On Iraq, finger-pointing is in full force
Updated at 12:50 p.m.
While President Obama plots the U.S. response to ongoing violence in Iraq, the dialogue in Washington has fast turned into a game of finger-pointing over who's to blame.
The war of words has been brewing since Sunni Islamic militants captured Mosul last week and began eyeing the capital of Baghdad, but the bitternesscame to a head on Wednesday. Former Vice President Dick Cheney, and his daughter Liz, the former deputy assistant secretary for near eastern affairs, authored a blistering op-ed in the Wall Street Journal that defined the Obama doctrine as "empty threats, meaningless red lines, leading from behind, appeasing our enemies, abandoning our allies or apologizing for our great nation."
Worse yet, they charge the president has emboldened the extremist Islamic State of Iraq and Syria (ISIS) and is "willfully blind to the impact of his policies."
"Rarely has a U.S. president been so wrong about so much at the expense of so many," the pair write. "Despite clear evidence of the dire need for American leadership around the world, the desperation of our allies and the glee of our enemies, President Obama seems determined to leave office ensuring he has taken America down a notch. Indeed, the speed of the terrorists' takeover of territory in Iraq has been matched only by the speed of American decline on his watch."
The Cheneys also announced in a video that they are creating "The Alliance for a Strong America," to advocate for their national security policies.

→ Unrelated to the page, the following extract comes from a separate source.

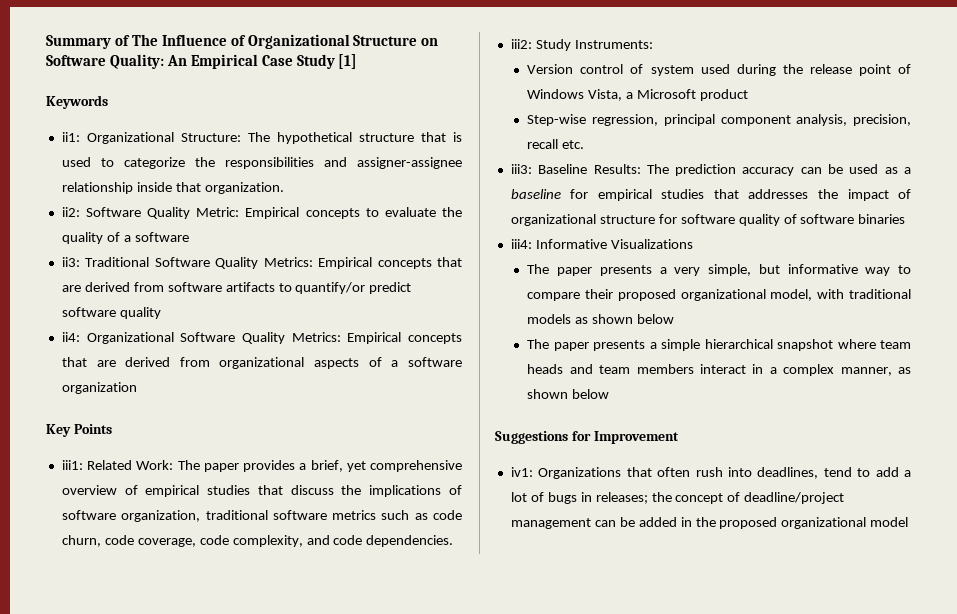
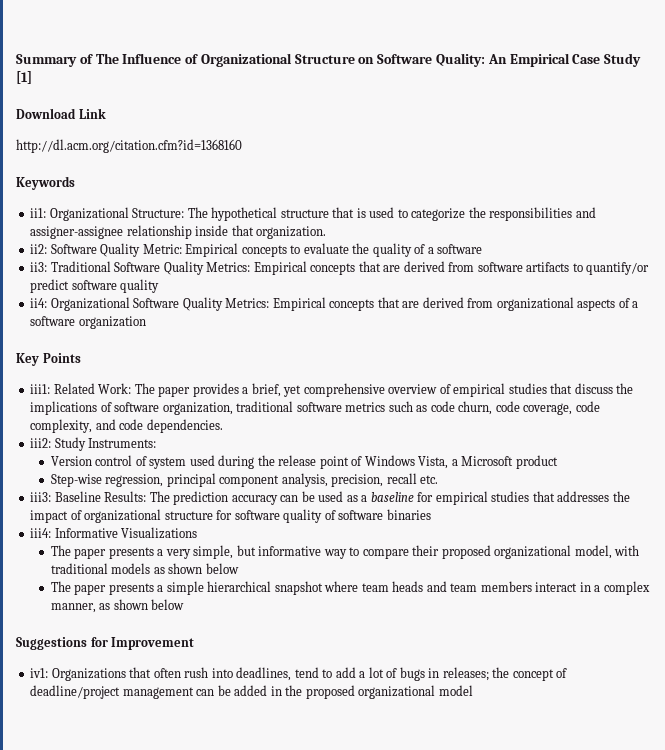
(358, 61) none -> [16,108,106,119] [16,139,242,153] // Download Link // http://dl.acm.org/citation.cfm?id=1368160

"We know America's security depends upon our ability to reverse President Obama's policies," Liz Cheney said.
Their assessment did not sit well with Senate Majority Leader Harry Reid, D-Nev., a staunch opponent of the war in Iraq who now wants to see America stay out of what he believes is a civil war.
"If there is one thing that this country does not need, it's that we should be taking advice from Dick Cheney on wars. Being on the wrong side of Dick Cheney is to be on the right side of history," Reid said.
He also laid into the other Republicans who have been critical of Mr. Obama's handling of Iraq, especially Senate Minority Leader Mitch McConnell, R-Ky. On Tuesday McConnell said that the current violence was the "entirely predictable" consequence of the president's failure to leave troops in Iraq after 2011 (the Iraqis rejected U.S. conditions for an agreement to do so).
"They have preferred that our soldiers stayed in Iraq in harm's way? Is he, are they, the Republicans, willing to risk more American lives?" Reid asked.
Mr. Obama will meet with Reid, McConnell, House Speaker John Boehner, R-Ohio, and Minority Leader Nancy Pelosi, D-Calif., Wednesday afternoon at the White House, and he is expected to make the case for sending a limited number of special forces troops to Iraq to develop better intelligence on the Sunni insurgency in case he moves later to order airstrikes. He is still undecided on the latter option, and has ruled out the possibility of sending in combat troops.
During a Senate Appropriations Committee hearing on the Defense Department budget, Chairman of the Joint Chiefs of Staff Martin Dempsey said that the Iraqi government had made a request for U.S. air power to help defeat ISIS. Even with the administration appearing to keep that option on the back burner, air strikes would require more intelligence carry out effectively, he said.
"It's not as easy as looking at an iPhone video of a convoy and then immediately striking it," Dempsey said. "Until we can actually clarify this intelligence picture the options will continue to be built and developed and refined and the intelligence picture made more accurate and then the president can make a decision."
Reid's comments suggest Mr. Obama's biggest objections to a vigorous use of military force might come from Democrats, whose opposition to the Iraq war fueled both their takeover of Congress in 2006 and victory in the 2008 election.
Both Democrats and many administration officials have blamed the collapse on Iraqi Prime Minister Nouri al-Maliki, who has inflamed tensions in the country by governing in an increasingly sectarian and authoritarian way since taking office. But Republicans say that there's no excuse for the president not moving to intervene sooner.
"The government of Iraq clearly is not the most effective government. They've had their challenges in terms of understanding how to run a free society and a government that's open," Boehner told reporters Wednesday. "Having said that, its nothing new. The president's been watching, we've been watching for over a year as the situation in Iraq continued to be undermined and yet nothing, nothing has happened to try to reverse it. I'm hopeful I'll hear something today."